- _Source extract_
I'd decap if possible and clean.

If you use a liquid cleaner, anything to be stored in plastic has to be dry, dry, dry.

I used to use metal coffee cans with a plastic bag liner to prevent metal-to-dissimilar-metal corrosion.
 

sarge

Bearcat
Joined
Jan 28, 2000
Messages
28
Not sure how much brass you have, but I keep mine stored in 5 gallon plastic buckets.
 

Driftwood Johnson

Blackhawk
Joined
Sep 25, 2007
Messages
699
Howdy

Ya don't have to do a thing to them before storing them.

- _Information shown_
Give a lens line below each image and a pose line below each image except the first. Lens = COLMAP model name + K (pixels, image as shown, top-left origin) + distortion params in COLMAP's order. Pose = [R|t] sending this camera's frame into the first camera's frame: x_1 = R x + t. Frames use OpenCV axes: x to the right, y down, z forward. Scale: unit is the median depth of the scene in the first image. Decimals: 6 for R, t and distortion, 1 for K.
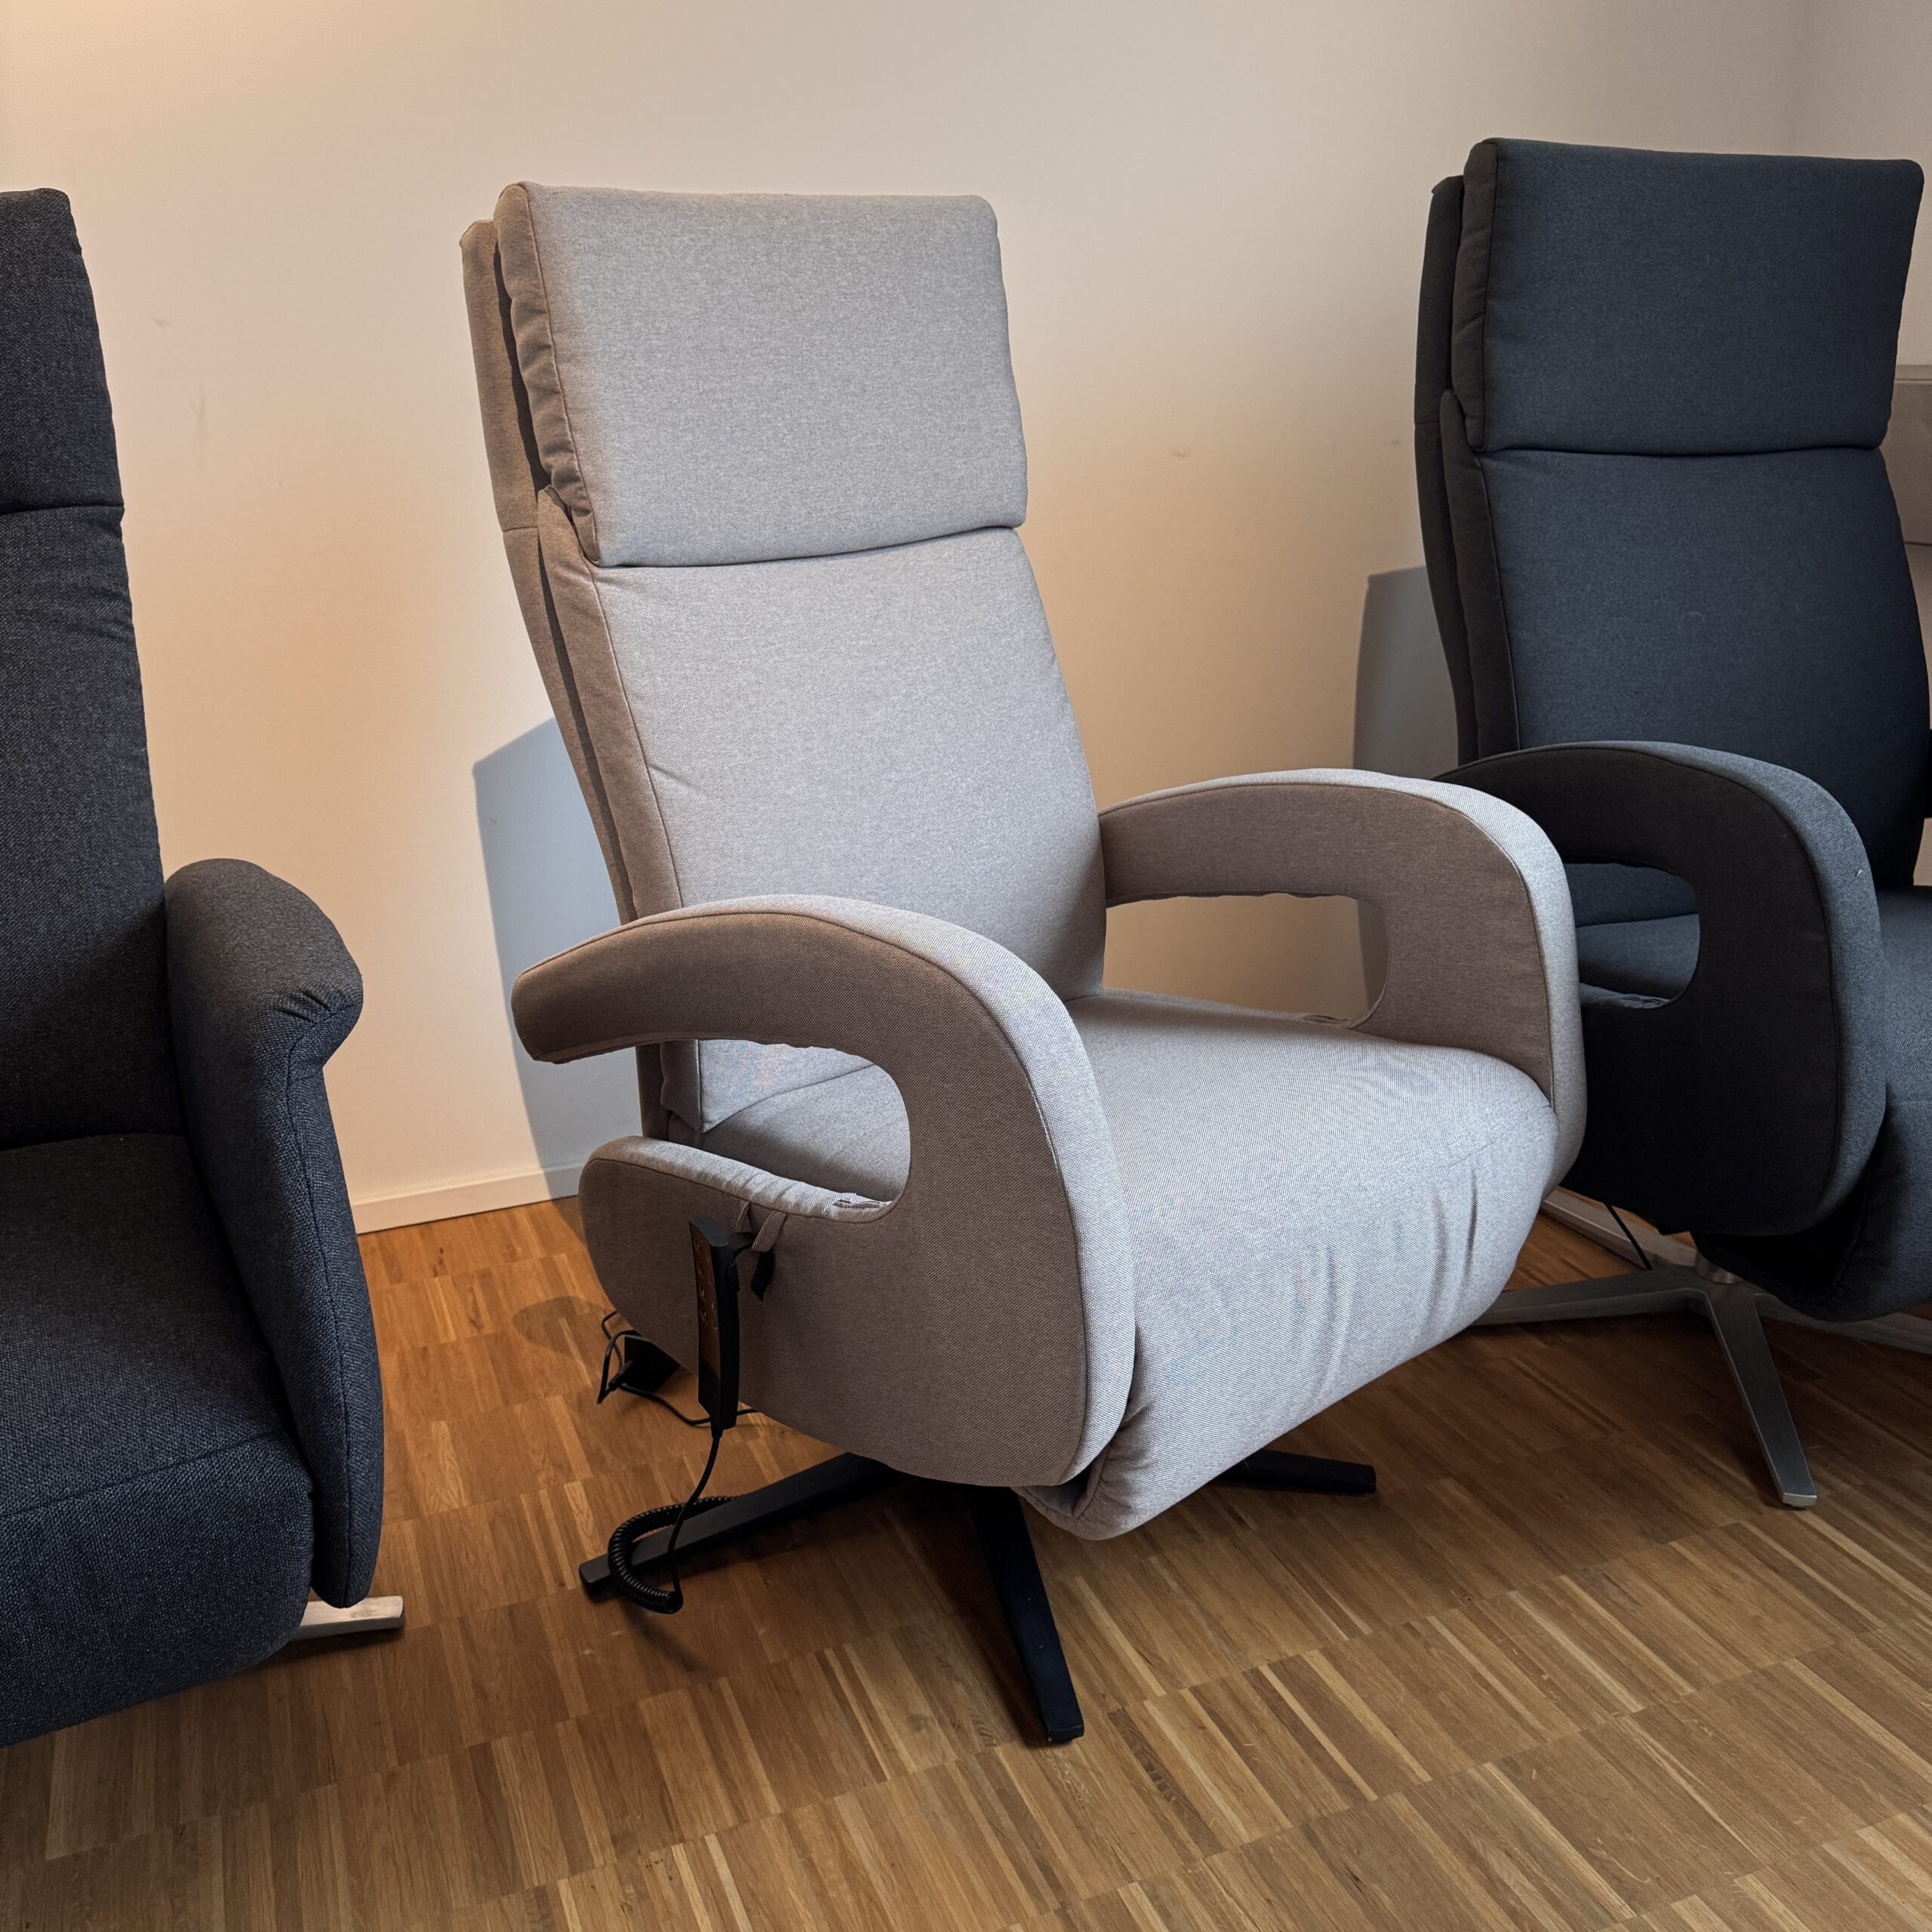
lens RADIAL K [[1890.0, 0, 968.1], [0, 1890.0, 989.7], [0, 0, 1]] dist [0.208412, -0.493268]
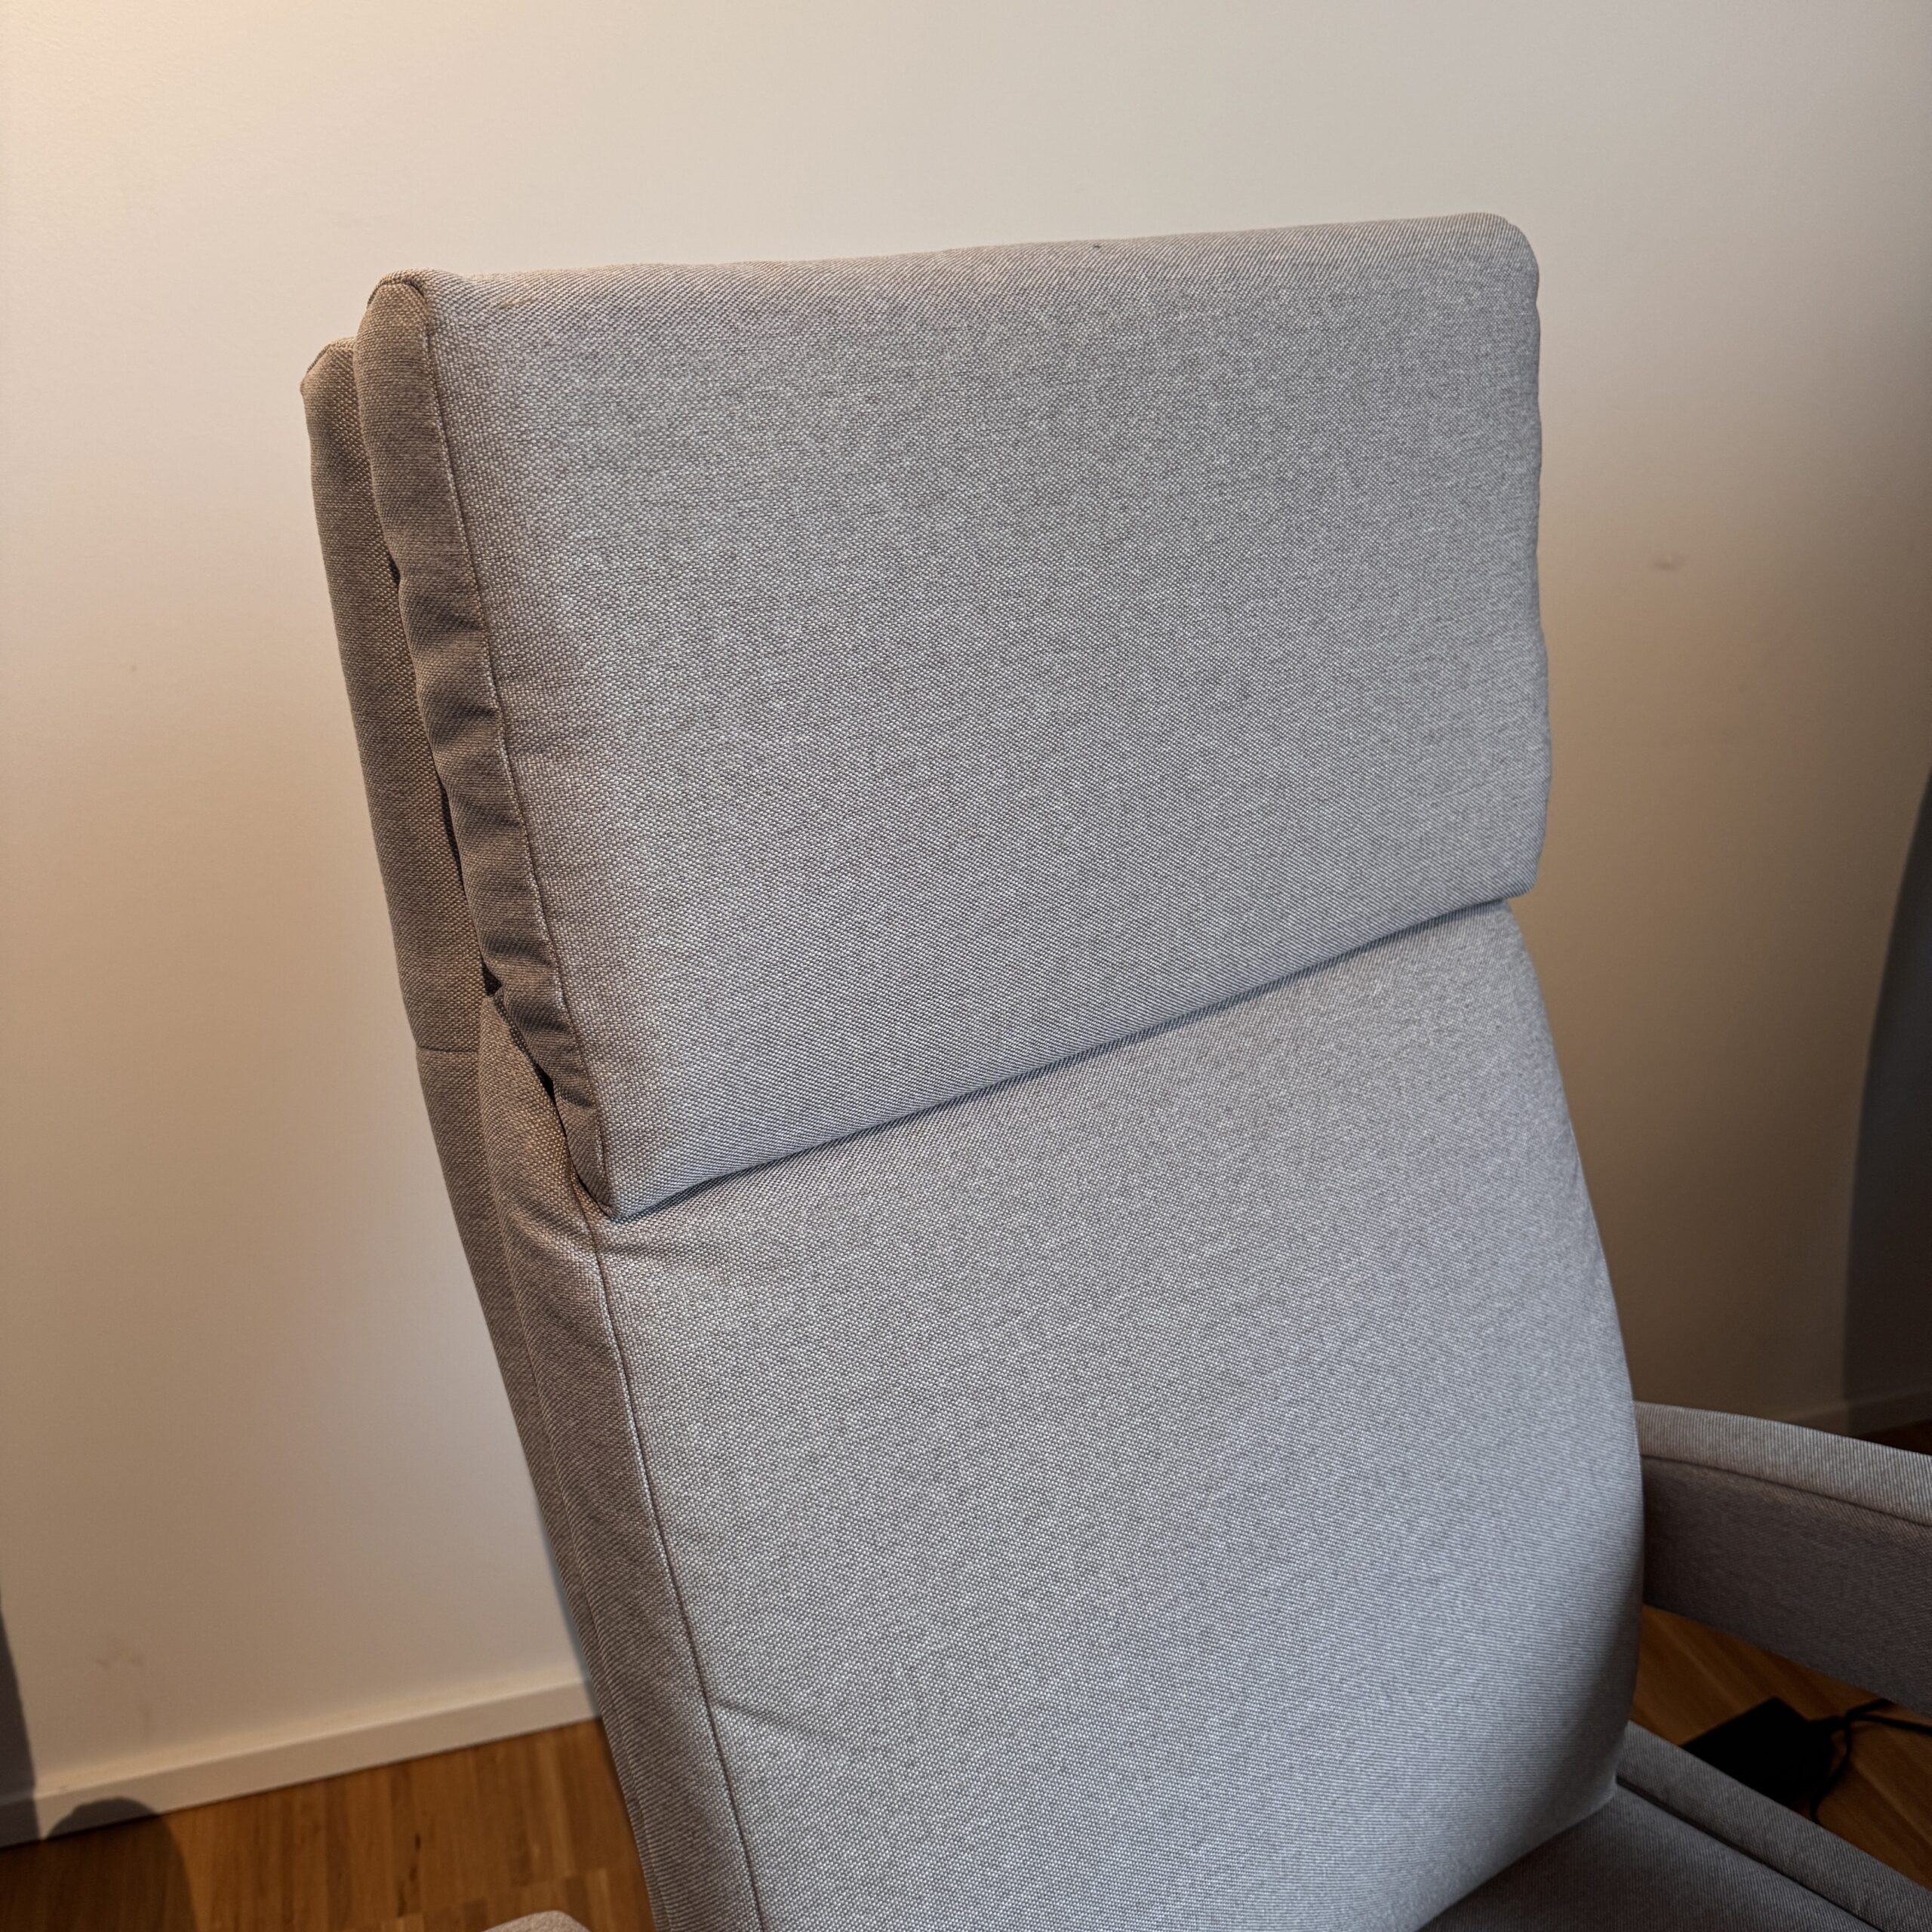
lens RADIAL K [[1890.0, 0, 968.1], [0, 1890.0, 989.7], [0, 0, 1]] dist [0.208412, -0.493268]
pose [[0.996200, 0.046328, -0.073746, -0.087303], [-0.040095, 0.995671, 0.083859, -0.296378], [0.077312, -0.080583, 0.993745, 0.590673]]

- _Instructions_
1. These questions are about the brass storage thread:
(a) What went inside the metal coffee cans, and what was it meant to prevent?
(b) What size of plastic bucket is mentioned for keeping brass?
(c) What join date is shown for Driftwood Johnson?
2. Can you extend the brass storage thread beyond its final sentence?
None of the lines has anything to do with the brass storage thread.

- _Exercise answers_
1.
(a) A plastic bag liner, to prevent metal-to-dissimilar-metal corrosion.
(b) 5 gallon.
(c) Sep 25, 2007.

2.
I started saving 38 Special brass about 30 years ago. I knew someday I would be reloading them, but did not get around to buying dies for 38 Sp until just a few years ago. By that time I had several buckets full of once fired 38 Sp brass. I did not do a thing to any of that brass. No tumbling, no depriming, nothing. I just threw them into a bucket and they sat in various basements over the years. When I finally started loading 38 Sp a few years ago I threw big handfuls of brass into my tumbler and tumbled them until they were nice and shiny. Didn't take any longer than tumbling recently fired brass. Then I just started reloading them like any other brass. By now some of that brass has been fired a bunch of times. No problems.

You can go ahead and shine them up if you want, you can even deprime them if you want, but my experience says it ain't necessary.